- Larin
- Coordinates: 35°55′9.869″N 52°18′17.593″E﻿ / ﻿35.91940806°N 52.30488694°E
- Country: Iran
- Province: Mazandaran
- County: Amol
- Bakhsh: Larijan
- Rural District: Bala Larijan
- Elevation: 1,850 m (6,070 ft)

Population (2016)
- • Total: 38
- Time zone: UTC+3:30 (IRST)

= Larin, Iran =

Larin (لارین, also Romanized as Lārin) is a mountainous village in Bala Larijan Rural District, Larijan District, Amol County, Mazandaran Province, Iran, located 21 km northeast of Rineh city and 4 km east of Haraz Road. The village is in the central Alborz range in a valley called "Amiri" region.
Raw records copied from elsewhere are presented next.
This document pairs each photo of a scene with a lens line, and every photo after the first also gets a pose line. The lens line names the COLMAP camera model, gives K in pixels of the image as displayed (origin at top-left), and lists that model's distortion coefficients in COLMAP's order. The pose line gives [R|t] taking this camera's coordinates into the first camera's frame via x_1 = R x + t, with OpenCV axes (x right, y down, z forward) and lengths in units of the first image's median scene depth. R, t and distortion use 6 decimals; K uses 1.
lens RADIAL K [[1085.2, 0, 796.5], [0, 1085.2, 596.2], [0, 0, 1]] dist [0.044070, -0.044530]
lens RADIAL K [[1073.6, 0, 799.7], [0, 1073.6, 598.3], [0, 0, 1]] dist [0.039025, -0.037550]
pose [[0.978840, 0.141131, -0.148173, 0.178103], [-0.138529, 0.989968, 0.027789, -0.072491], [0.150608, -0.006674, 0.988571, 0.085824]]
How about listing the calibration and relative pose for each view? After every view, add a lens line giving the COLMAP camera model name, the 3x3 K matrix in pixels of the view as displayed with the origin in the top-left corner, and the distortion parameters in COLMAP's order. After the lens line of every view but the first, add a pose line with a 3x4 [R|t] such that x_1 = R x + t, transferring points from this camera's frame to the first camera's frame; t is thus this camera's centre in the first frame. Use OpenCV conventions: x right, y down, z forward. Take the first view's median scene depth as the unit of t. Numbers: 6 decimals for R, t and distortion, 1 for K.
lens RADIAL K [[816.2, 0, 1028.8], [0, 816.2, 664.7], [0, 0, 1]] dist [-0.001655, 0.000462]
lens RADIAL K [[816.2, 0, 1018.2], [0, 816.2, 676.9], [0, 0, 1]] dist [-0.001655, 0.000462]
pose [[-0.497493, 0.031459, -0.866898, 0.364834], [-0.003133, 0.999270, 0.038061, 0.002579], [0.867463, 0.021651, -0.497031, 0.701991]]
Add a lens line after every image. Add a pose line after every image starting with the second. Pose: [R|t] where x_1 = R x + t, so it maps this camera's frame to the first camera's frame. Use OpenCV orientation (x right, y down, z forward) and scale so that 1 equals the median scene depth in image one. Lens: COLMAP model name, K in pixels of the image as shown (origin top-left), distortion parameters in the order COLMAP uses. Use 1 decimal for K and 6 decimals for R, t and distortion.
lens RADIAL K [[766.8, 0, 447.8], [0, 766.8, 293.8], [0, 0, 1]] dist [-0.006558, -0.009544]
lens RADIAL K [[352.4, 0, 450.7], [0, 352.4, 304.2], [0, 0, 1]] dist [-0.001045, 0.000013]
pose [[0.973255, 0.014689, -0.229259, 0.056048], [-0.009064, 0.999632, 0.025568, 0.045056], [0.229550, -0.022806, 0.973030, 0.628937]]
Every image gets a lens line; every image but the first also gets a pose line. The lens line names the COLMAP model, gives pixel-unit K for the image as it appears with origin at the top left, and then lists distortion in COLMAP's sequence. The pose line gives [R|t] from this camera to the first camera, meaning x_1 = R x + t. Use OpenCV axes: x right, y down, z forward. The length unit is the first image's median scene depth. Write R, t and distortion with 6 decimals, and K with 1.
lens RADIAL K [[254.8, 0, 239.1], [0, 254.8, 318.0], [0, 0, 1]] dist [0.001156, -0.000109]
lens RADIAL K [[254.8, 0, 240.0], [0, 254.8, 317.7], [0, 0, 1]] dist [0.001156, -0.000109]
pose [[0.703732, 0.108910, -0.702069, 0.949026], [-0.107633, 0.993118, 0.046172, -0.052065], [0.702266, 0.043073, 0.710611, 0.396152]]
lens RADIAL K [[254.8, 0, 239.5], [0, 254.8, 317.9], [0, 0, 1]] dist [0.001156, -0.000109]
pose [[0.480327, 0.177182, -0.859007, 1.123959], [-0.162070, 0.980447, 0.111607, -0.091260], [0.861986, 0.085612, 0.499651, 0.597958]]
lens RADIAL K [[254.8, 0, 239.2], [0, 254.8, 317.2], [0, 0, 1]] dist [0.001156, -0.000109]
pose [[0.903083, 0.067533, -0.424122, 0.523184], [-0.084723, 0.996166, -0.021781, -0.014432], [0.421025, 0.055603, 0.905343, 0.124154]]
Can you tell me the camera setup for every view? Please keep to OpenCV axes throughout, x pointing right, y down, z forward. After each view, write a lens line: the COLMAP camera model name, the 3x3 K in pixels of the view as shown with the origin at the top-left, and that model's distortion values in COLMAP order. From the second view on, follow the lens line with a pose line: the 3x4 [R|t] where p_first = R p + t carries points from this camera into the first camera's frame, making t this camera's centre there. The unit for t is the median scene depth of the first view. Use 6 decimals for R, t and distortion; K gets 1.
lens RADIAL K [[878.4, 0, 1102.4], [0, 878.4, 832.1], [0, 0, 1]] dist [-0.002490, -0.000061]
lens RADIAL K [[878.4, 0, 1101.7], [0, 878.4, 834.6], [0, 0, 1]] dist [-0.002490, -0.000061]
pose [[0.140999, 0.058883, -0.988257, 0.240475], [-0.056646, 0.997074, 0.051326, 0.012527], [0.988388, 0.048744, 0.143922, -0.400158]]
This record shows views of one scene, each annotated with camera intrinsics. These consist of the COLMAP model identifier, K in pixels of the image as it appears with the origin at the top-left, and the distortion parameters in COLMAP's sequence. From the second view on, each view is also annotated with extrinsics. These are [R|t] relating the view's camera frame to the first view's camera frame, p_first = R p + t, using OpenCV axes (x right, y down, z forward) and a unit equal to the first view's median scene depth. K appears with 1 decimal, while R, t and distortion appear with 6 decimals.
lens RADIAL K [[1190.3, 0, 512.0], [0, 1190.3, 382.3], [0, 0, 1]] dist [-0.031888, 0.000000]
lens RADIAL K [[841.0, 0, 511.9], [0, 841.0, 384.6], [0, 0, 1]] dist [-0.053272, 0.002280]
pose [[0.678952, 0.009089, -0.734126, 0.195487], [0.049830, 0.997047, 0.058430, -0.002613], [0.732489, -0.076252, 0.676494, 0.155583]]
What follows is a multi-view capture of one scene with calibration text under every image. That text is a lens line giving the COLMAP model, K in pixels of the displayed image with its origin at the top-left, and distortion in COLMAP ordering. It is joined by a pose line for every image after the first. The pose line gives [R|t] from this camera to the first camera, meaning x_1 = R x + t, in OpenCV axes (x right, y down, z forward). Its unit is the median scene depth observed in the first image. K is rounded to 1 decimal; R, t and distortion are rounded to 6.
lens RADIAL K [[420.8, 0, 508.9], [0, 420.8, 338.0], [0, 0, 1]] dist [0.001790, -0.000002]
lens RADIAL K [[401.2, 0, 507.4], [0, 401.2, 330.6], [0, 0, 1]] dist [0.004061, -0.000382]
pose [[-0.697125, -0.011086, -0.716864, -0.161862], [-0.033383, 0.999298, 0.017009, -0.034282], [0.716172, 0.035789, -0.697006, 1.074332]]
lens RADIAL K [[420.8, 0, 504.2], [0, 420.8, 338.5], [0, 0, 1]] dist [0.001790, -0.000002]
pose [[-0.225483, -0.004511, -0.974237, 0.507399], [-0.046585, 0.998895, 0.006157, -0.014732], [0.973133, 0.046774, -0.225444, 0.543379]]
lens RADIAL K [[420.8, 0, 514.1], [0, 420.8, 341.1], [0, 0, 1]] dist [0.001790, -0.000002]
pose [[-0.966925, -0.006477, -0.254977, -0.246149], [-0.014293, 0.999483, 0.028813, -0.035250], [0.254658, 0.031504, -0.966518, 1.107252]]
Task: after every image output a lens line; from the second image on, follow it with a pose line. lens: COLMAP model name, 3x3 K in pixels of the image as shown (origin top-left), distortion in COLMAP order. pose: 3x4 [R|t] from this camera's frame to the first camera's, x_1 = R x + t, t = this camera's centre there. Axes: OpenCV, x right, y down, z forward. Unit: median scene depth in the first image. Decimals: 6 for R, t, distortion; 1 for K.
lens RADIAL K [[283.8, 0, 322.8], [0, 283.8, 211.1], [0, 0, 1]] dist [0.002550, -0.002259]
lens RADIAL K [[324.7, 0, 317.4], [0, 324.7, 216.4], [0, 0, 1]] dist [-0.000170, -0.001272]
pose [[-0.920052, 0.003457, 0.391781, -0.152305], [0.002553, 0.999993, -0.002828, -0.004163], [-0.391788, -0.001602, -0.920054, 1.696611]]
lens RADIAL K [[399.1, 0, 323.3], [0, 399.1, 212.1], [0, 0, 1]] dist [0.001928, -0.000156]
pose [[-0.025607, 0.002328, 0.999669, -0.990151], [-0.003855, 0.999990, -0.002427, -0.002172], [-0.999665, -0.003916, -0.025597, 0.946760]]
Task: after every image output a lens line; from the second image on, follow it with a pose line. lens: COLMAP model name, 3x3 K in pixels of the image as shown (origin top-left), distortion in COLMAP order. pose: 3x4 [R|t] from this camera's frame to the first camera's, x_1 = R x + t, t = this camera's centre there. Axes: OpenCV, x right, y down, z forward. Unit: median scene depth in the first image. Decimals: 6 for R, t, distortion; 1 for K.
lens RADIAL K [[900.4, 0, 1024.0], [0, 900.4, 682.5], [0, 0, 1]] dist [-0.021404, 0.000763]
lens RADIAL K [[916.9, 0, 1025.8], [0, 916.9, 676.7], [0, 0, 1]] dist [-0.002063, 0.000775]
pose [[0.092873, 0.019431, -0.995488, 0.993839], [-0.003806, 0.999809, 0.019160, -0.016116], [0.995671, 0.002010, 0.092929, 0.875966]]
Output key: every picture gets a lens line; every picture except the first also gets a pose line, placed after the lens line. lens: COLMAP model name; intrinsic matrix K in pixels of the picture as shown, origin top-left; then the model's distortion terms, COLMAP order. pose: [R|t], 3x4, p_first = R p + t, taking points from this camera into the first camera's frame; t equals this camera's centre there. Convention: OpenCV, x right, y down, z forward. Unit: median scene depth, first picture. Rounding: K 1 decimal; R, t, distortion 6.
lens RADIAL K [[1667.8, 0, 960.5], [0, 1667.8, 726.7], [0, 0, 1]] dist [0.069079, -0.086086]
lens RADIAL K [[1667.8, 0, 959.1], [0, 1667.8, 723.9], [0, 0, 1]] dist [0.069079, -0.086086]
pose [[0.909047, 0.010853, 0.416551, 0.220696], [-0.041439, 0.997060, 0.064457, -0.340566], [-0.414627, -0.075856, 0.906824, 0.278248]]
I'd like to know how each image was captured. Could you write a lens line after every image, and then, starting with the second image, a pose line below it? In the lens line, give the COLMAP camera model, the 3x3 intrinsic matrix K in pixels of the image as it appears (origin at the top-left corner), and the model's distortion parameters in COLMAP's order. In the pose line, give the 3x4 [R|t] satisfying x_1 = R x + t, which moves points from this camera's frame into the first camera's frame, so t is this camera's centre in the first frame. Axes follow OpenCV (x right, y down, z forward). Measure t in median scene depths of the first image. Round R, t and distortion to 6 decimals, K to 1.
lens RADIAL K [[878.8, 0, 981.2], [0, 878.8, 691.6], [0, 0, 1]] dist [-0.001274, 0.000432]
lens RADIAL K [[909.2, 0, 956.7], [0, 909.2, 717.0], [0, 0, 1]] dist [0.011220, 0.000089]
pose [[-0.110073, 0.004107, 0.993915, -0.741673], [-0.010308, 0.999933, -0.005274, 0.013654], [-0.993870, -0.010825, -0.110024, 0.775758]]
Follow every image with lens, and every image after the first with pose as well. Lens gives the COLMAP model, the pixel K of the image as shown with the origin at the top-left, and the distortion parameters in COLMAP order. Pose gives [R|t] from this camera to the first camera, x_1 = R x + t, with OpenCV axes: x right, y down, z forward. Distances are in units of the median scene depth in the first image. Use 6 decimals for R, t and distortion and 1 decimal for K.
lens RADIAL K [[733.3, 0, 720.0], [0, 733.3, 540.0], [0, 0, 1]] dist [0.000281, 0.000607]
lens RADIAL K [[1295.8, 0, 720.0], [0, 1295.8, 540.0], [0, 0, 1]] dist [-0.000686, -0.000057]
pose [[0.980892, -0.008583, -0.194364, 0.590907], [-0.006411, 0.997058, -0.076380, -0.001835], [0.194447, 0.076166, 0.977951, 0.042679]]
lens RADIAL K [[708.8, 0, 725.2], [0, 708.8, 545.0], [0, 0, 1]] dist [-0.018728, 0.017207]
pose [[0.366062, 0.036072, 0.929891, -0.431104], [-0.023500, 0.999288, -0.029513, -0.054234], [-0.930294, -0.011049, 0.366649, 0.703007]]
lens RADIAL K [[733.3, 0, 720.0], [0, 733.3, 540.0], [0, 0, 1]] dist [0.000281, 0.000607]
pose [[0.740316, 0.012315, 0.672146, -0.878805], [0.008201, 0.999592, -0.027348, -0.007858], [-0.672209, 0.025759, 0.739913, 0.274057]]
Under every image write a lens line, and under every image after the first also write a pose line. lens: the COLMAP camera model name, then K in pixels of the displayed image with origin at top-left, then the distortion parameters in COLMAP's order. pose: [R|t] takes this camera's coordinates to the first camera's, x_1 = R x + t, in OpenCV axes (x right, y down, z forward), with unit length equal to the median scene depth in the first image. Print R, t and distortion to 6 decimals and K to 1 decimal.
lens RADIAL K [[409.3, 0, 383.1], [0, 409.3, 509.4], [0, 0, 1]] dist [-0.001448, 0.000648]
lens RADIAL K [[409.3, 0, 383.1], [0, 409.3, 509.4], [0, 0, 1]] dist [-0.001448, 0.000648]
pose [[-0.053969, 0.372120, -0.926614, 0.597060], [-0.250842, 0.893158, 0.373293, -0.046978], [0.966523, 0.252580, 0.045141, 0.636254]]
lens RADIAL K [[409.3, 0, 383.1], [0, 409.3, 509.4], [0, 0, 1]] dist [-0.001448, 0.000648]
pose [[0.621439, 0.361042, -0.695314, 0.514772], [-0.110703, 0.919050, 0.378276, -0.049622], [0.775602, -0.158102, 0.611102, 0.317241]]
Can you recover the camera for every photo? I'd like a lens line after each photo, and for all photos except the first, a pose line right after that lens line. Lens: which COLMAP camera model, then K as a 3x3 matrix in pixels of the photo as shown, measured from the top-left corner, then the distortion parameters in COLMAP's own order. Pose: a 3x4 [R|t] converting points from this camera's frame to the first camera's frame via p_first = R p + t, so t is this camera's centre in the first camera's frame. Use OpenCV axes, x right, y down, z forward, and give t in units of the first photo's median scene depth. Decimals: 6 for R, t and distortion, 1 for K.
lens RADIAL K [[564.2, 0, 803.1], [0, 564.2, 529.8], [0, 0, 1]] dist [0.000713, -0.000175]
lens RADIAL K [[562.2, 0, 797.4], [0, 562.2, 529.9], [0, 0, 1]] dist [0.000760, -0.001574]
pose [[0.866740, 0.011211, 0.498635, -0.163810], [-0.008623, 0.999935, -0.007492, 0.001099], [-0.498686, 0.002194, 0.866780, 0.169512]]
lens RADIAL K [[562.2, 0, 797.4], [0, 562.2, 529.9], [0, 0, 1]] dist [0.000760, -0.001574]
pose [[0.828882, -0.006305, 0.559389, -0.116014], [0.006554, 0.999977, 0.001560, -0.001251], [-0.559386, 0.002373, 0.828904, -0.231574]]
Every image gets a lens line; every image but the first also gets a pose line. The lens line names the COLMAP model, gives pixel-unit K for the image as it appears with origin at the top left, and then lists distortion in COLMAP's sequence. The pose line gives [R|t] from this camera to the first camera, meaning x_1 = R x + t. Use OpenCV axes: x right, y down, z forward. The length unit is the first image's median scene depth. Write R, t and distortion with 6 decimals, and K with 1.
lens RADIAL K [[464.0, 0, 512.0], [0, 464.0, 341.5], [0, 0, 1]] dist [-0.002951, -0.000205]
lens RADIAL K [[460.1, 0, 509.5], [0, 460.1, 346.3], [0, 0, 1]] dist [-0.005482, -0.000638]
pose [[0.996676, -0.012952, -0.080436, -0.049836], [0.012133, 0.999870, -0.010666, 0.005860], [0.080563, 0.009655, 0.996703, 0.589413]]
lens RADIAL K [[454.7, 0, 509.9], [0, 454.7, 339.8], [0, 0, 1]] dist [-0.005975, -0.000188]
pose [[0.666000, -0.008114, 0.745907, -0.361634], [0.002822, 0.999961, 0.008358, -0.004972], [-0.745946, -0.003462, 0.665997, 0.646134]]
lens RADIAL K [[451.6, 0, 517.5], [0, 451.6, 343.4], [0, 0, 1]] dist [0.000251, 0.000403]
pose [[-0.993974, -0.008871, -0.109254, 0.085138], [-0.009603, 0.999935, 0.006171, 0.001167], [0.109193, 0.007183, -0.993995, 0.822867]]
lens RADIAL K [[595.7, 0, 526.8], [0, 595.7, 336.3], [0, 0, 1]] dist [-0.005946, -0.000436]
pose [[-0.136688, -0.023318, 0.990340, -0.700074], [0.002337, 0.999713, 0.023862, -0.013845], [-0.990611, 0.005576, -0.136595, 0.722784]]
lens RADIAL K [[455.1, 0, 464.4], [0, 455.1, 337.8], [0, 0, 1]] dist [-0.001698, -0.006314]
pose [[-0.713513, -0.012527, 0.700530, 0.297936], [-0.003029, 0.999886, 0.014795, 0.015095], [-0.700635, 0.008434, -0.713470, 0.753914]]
Its economy is based on farming and gardening and its main products are cereal, walnut, cherry, apple, peach and nectarine.

At the 2016 census, its population was 38, in 21 households.

==Demographics==
The native people of Larin speak Mazandarani with Amoli dialect.

At the 1966 census, Larin was in Amiri Rural District of Larijan District. During that census mosque, and elementary school, but had no power supply and healthcare facility. At the 1986 census, Larin had tap water.